Flandern (Belgien), Weihnachten 1914, bei Ypern stehen deutsche und englische Soldaten feindlich einander gegenüber, die Schützengräben oft keine 100 Meter voneinander entfernt. Ein erbarmungsloser Stellungskrieg, der bis dahin schon eine halbe Million Opfer gefordert hatte: Familienväter, Bauernsöhne, Handwerksgesellen, Lehrer ….
Beim Einrücken waren sich die Soldaten sicher, Weihnachten wieder im Kreis ihrer Familien feiern zu können. Die anfängliche Begeisterung für den Kampf für Gott und Vaterland wich – angesichts der zerfetzten und verbluteten Kameraden – bald dem Entsetzen und der Hoffnungslosigkeit. Der Tod war ständiger „Gast“ im Schützengraben. Englische wie deutsche Soldaten hingen wie geschlagene Hunde über dem Abgrund, im Dreck, in der Kälte, einsam, weit weg von seinen Lieben, die „Hose voll“!
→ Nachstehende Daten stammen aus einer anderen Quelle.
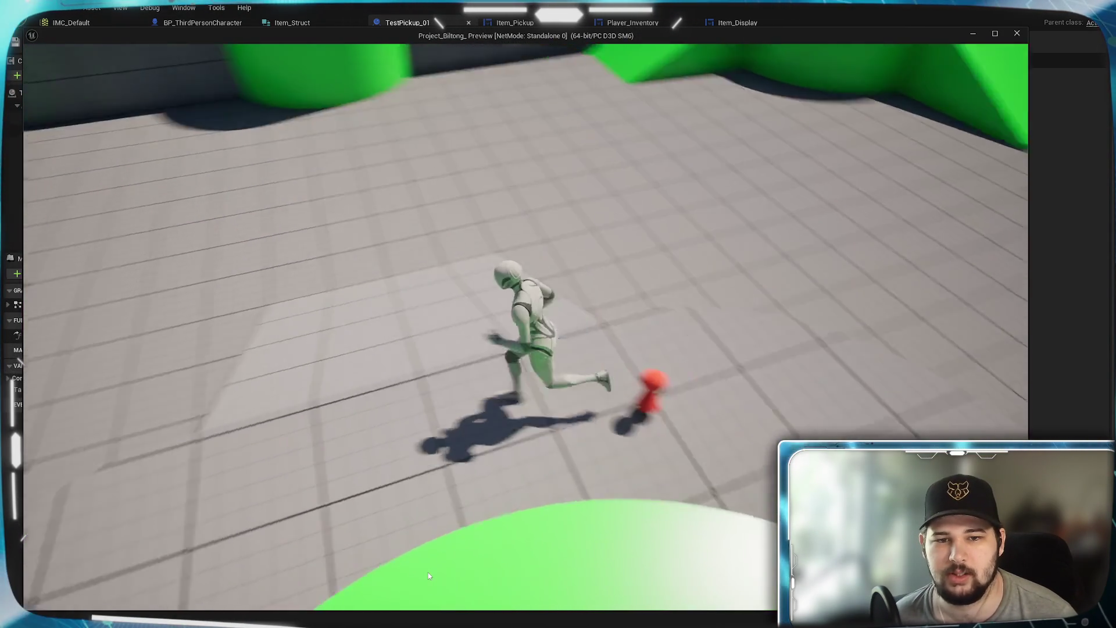
{"action": "key", "text": "w"}
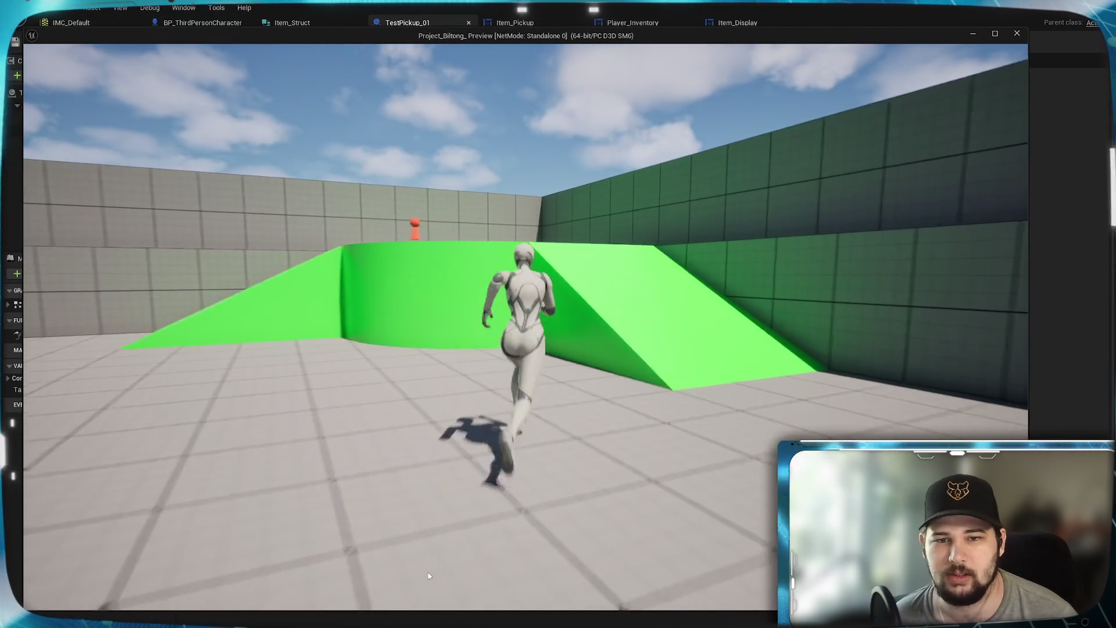
{"action": "key", "text": "space"}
Joseph Mohr, befand er sich fast hundert Jahre zuvor nicht auch in einer ähnlichen Situation? Der „Feind“ lag nicht im Schützengraben gegenüber, sondern in ihm selbst, seiner persönlichen Geschichte. In Mariapfarr, da taten sich Abgründe auf, er stand einsam vor den Trümmern seiner Vergangenheit, weit weg von seiner vertrauten Welt in der Stadt Salzburg – und die Zukunft?
Joseph Mohr spürte, dass Gott nicht hoch oben im Himmel thront, sondern unser Vater geworden ist, dessen „Sohn in Liebe aus seinem göttlichen Mund“ zu uns lacht. (2. Strophe). Joseph Mohr jubelt mit zärtlichen Worten, mit Poesie. Er besingt in der vierten Strophe überschwänglich die Macht der väterlichen Liebe, mit der er in seinem Sohn „huldvoll die Völker der Erde umschloss“.
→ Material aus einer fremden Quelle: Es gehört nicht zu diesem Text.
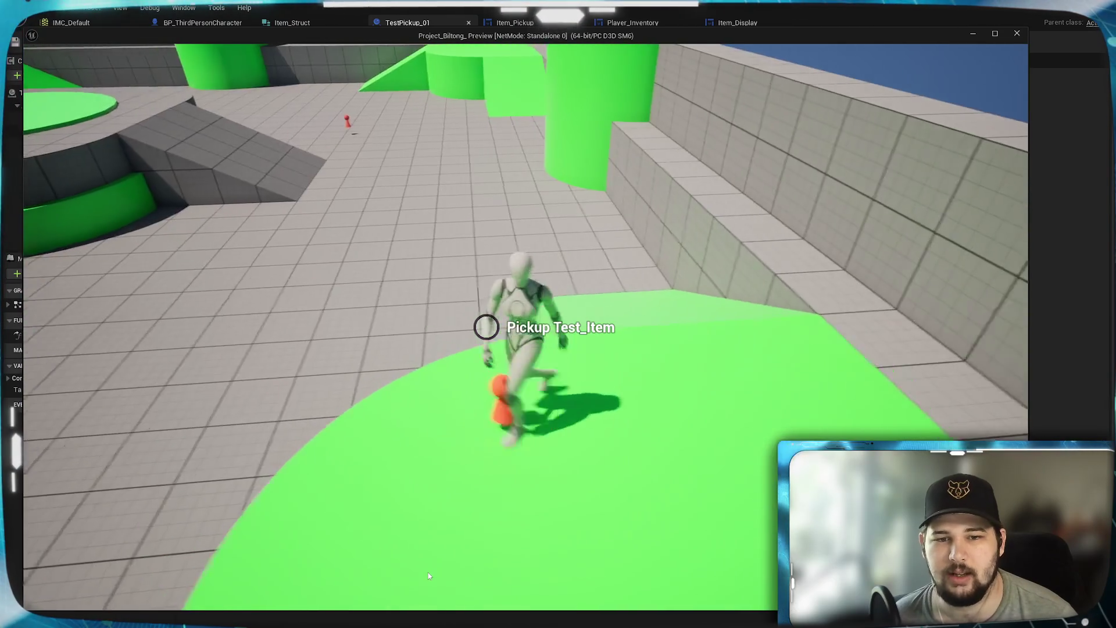
{"action": "key", "text": "space"}
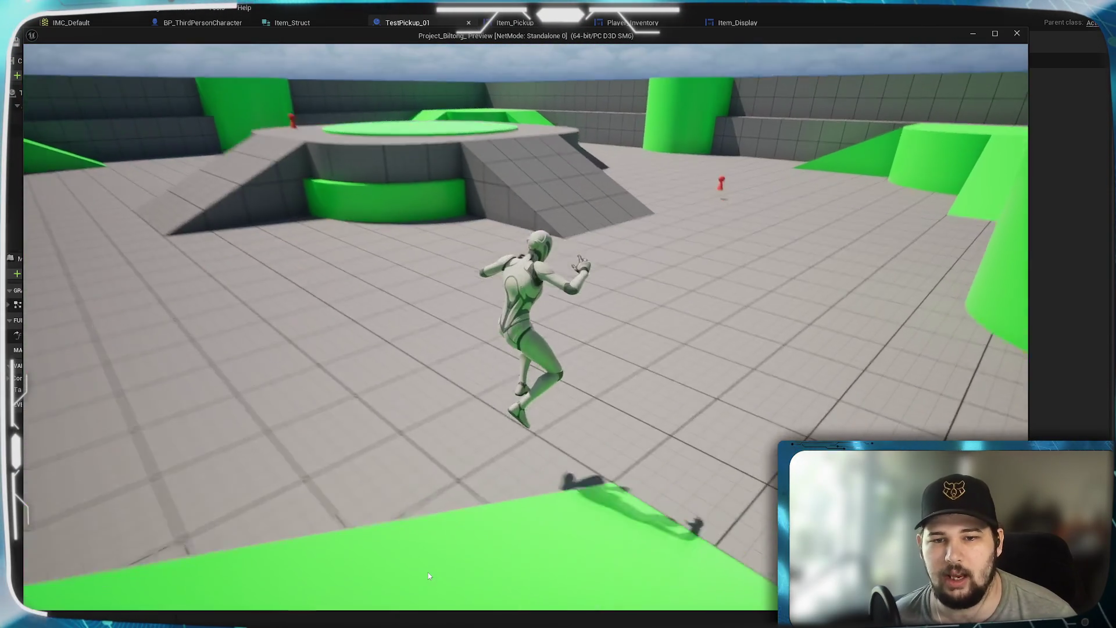
{"action": "key", "text": "w"}
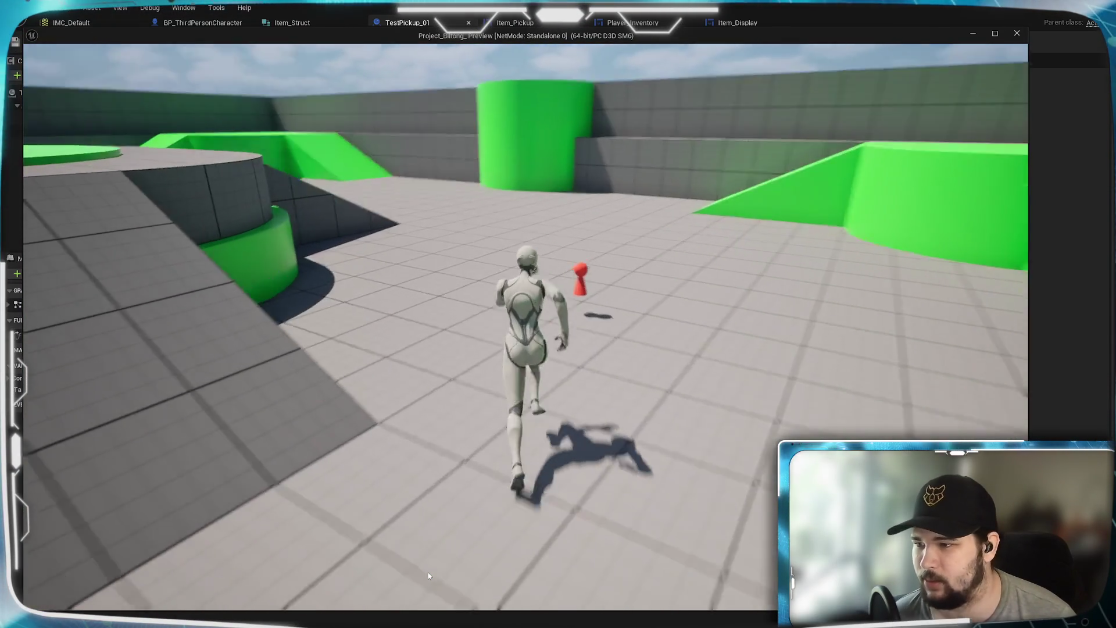
{"action": "key", "text": "w"}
Franz Xaver Gruber, Lehrer und Organist in Arnsdorf und Oberndorf verstand im Weihnachtsgedicht Stille Nacht diesen Lobpreis und fand die passende Melodie dazu. So bahnte sich ein Friedenslied den Weg in die Herzen rund um die Welt.
Stille Nacht brachte zu Weihnachten 1914, in der Urkatastrophe im 20. Jahrhundert, die Waffen zum Schweigen! Feinde wurden zu Freunden, die Geschenke austauschten, einander Fotos ihrer Liebsten zeigten, sogar Fußball spielten.
Harte Getränke, die den Stress und die Angst bei Angriffen betäuben sollten, dienten nun einem freundschaftlichen Prost. Diese Soldaten taugten nicht mehr zum Kriegsführen. Sie wurden ausgetauscht. Die Mächtigen setzten das Gemetzel fort. Der Friede bleibt doch eine zarte und zerbrechliche Pflanze, die aber gegen alle Widerstände immer wieder aufkeimt und Blüten hervorbringt – wie Stille Nacht.